Pininfarina will be unveiling during the 2011 Geneva Motor Show its newest styling model, the De Tomaso Deauville. This 5-door Sport Luxury Sedan was designed by Pininfarina and has a four-wheel drive with a chassis made of aluminum. The new model shows craftsmanship and high technology and manages to combine the love for engines and luxury with a strong-minded modern approach as it relates to design.
The original De Tomaso brand was started by Argentine-born and racing driver Alejandro De Tomaso back in 1959 at Modena, Italy. This particular project was first launched towards the end of 2009. Formerly known as Innovation Auto Industry S.p.A. (IAI), De Tomaso Automobili SpA was then chaired by Gian Mario Rossignolo who agreed to enter into a definitive agreement to sell a branch to Pininfarina S.p.A.
The agreement also included the sale of its Grugliasco (Turin) manufacturing facility. In addition, the two companies agreed as well that the reborn De Tomaso company would have the first vehicle manufactured be designed by none other than Pininfarina. At the start of the design process, both design teams from Pininfarina and De Tomaso knew that they had to design a vehicle that would explore new grounds while being able to create a new niche in the market.
Specifically, the two teams wanted to develop a Sport Luxury Sedan that would cater to the utmost luxury and meet the needs of its exclusive clientele. That luxury is part of the consideration is no coincidence. When the teams were developing the De Tomaso Deauville, they made sure to utilize the concept of quality products, especially those with the tag "Made in Italy". The teams not only wanted to revive but also refine the craftsmanship and beauty present in products that are part of Italian manufacturing heritage. All of the models will be custom-built with the assembly of the parts guaranteed with the manual skills inherent in the specialist craftsmen from De Tomaso.
As a result, each of the De Tomaso Deauville model is self-sufficient and distinct. This sense of luxury is not only seen on the construction. Aside from being designed by Pininfarina, the De Tomaso Deauville will be equipped with state-of-the-art technology. Since it was manufactured using UNIVIS technology, its bodyshell was assembled by having the aluminum extruded sections combined with the crossbeams.
Crossbeams would be pressed, then trimmed by laser, and finally welded. This particular technology was developed, and even patented, by De Tomaso group’s parent company, IAI. The technology allows the amount of dies used lowered to a few dozen which makes it possible to reduce the time needed and the investment necessary in designing a car. In order to meet the challenge of designing the De Tomaso Deauville, the Pininfarina team started by conducting a historical analysis of the brand.
Specifically, the team focused on the different style elements that have distinguished by early De Tomaso models like the Pantera or the Mangusta. The main problem they faced was how to make a new car without changing any of the important heritage features present. However they also wanted to steer clear of turning it to an exercise in nostalgia. The result of all of these is a car that is unequalled even in the car market today.

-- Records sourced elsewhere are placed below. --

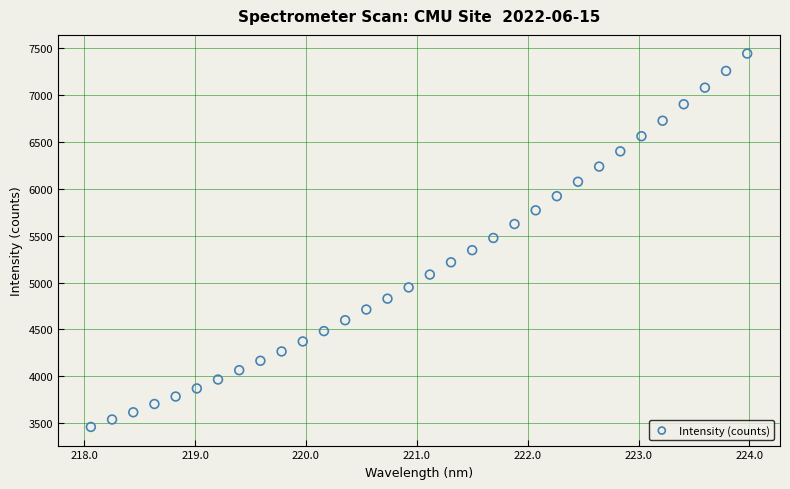

What is the range of Y values (max minus min)?

3988.3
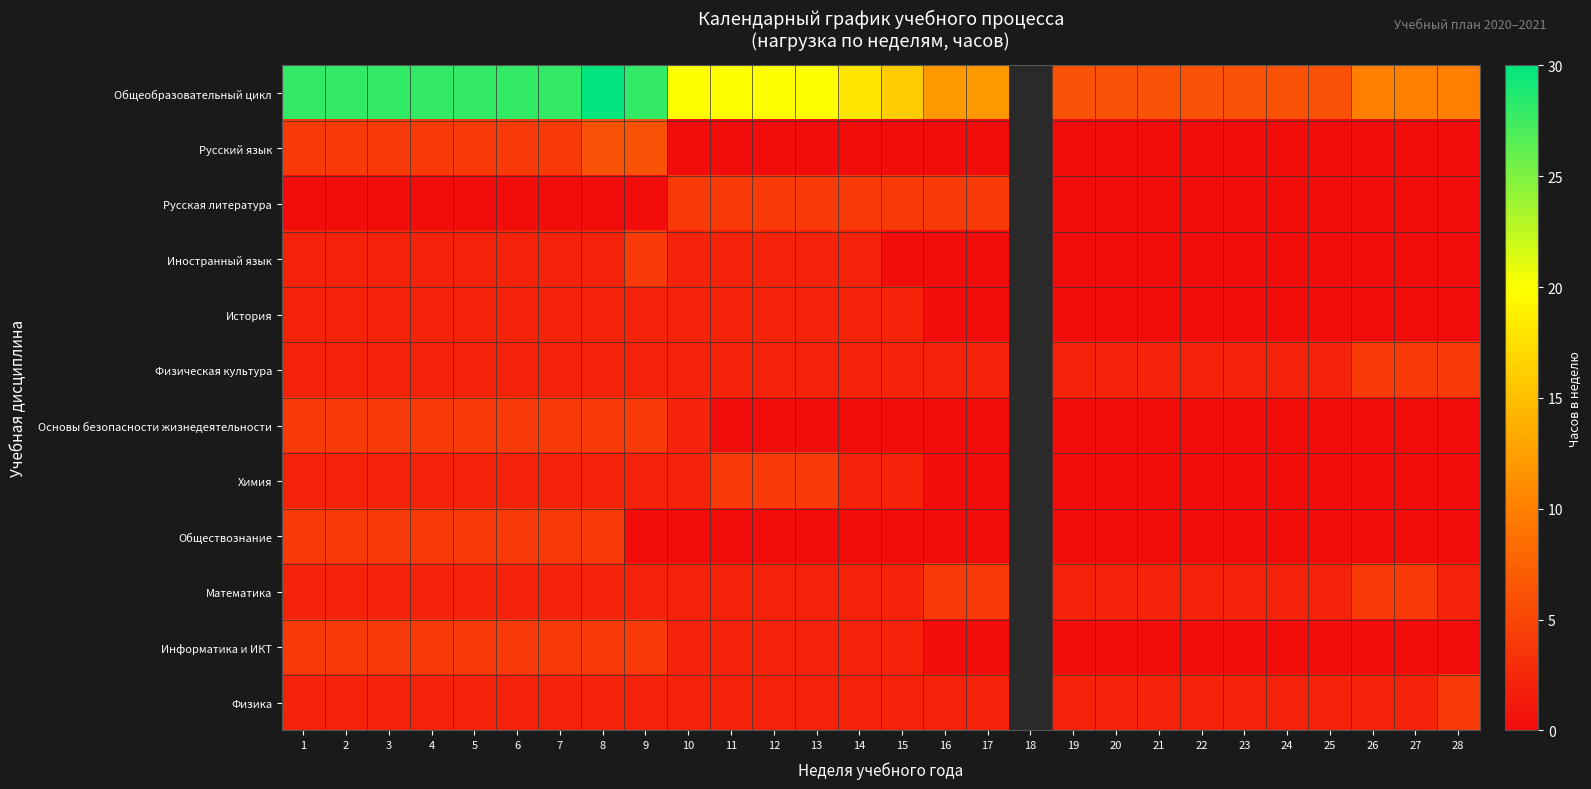

The Русский язык series shows 6.0 at 9. True or false?

True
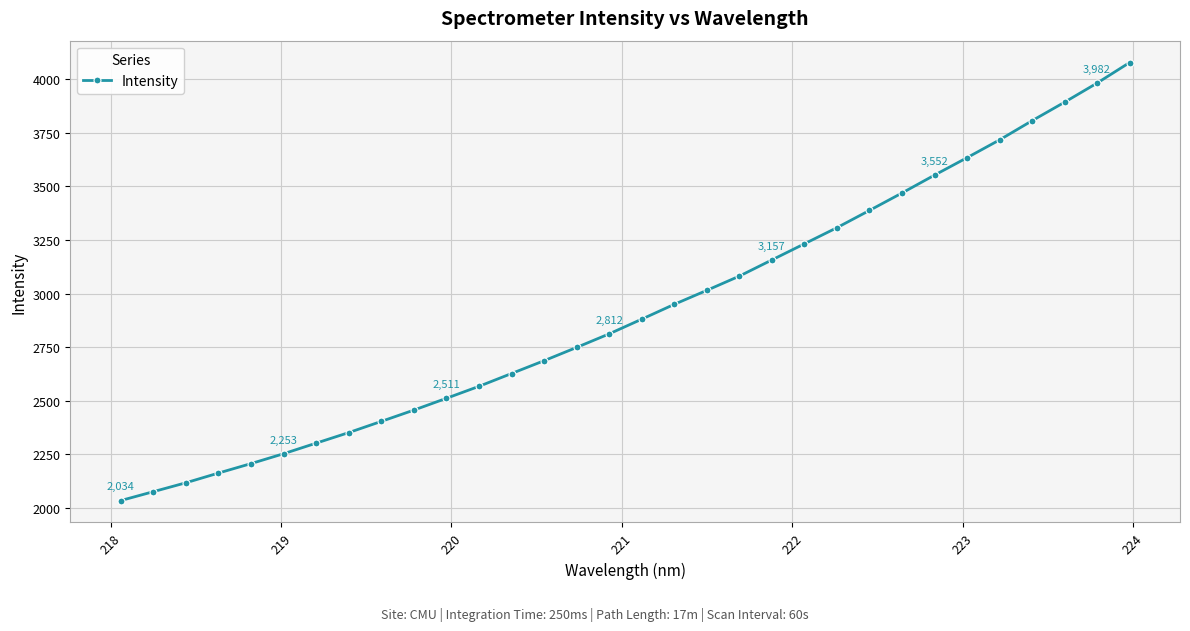

What is the value of the 30th point from the left?

3892.4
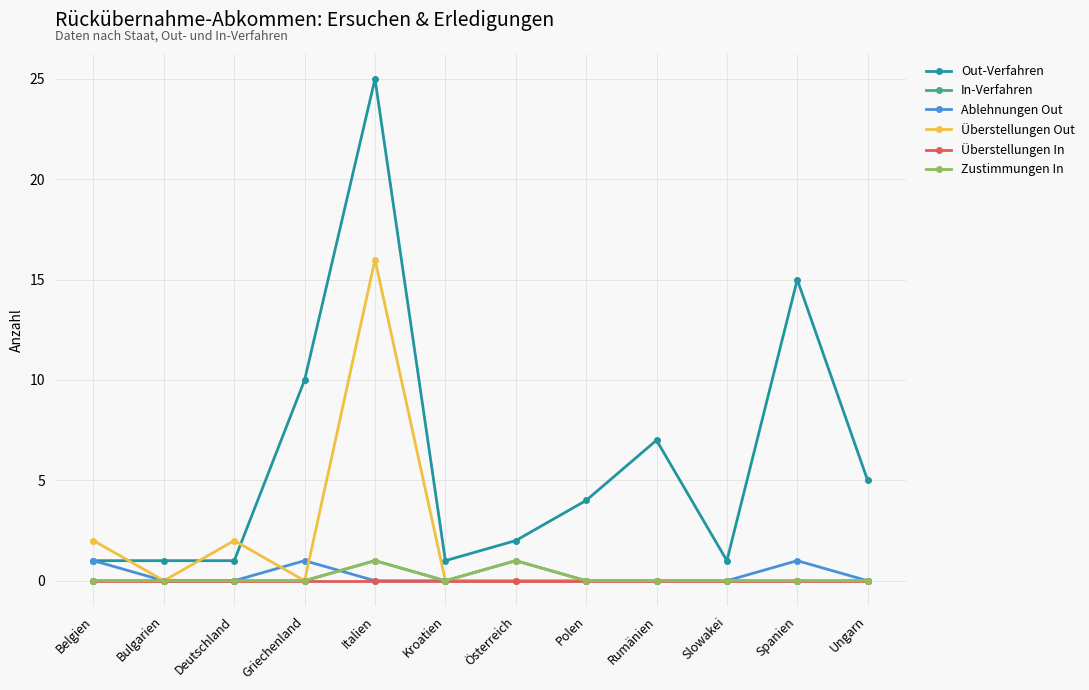

Reading left to right, list all the values displayed in this chart.

Out-Verfahren: Belgien=1	Bulgarien=1	Deutschland=1	Griechenland=10	Italien=25	Kroatien=1	Österreich=2	Polen=4	Rumänien=7	Slowakei=1	Spanien=15	Ungarn=5
In-Verfahren: Belgien=0	Bulgarien=0	Deutschland=0	Griechenland=0	Italien=1	Kroatien=0	Österreich=1	Polen=0	Rumänien=0	Slowakei=0	Spanien=0	Ungarn=0
Ablehnungen Out: Belgien=1	Bulgarien=0	Deutschland=0	Griechenland=1	Italien=0	Kroatien=0	Österreich=0	Polen=0	Rumänien=0	Slowakei=0	Spanien=1	Ungarn=0
Überstellungen Out: Belgien=2	Bulgarien=0	Deutschland=2	Griechenland=0	Italien=16	Kroatien=0	Österreich=0	Polen=0	Rumänien=0	Slowakei=0	Spanien=0	Ungarn=0
Überstellungen In: Belgien=0	Bulgarien=0	Deutschland=0	Griechenland=0	Italien=0	Kroatien=0	Österreich=0	Polen=0	Rumänien=0	Slowakei=0	Spanien=0	Ungarn=0
Zustimmungen In: Belgien=0	Bulgarien=0	Deutschland=0	Griechenland=0	Italien=1	Kroatien=0	Österreich=1	Polen=0	Rumänien=0	Slowakei=0	Spanien=0	Ungarn=0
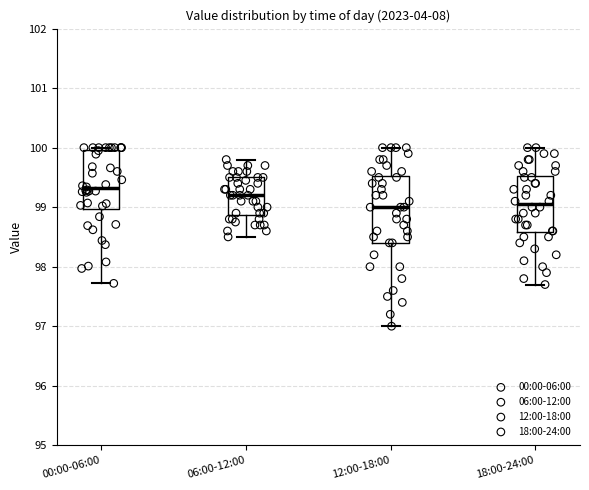

Which box is the tallest, from its lower edge to its upper edge?

12:00-18:00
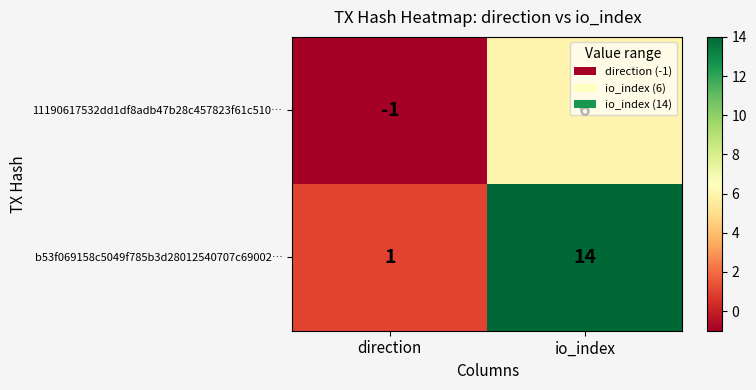

Which series has the largest total across all categories?

b53f069158c5049f785b3d28012540707c69002…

This seductive and sporty saloon is 5,080 mm long, 1,950 mm wide, and 1,630 mm tall. The elegant and clean line gives this vehicle a recognizable charm with a sporty feel. The driver benefits from the enjoyable driving experience and the guarantee of maximum comfort, roominess, safety, and performance. These are all that one could expect from a luxury saloon. The resolve of the front part is exhibited with the large hexagonal grille that appears to move the car forward.
This helps convey the sportiness and assertiveness of this model and thus reflects its potential when it comes to performance. Its front light clusters slide to the sides of the vehicle and thus highlight its dynamism. The hexagon reminds one of the motifs that are clearly part of the Tomaso history. This is also seen on the side of the car, particularly the front wing, the shape of its windows, and the air outlet. The hexagon is also seen in the rear light clusters. There is another motif that is presented by the car which are the three upper wings placed on the grille and that is restated by the front headlight and its direction. It then goes to the side this motif repeater up through the rear light.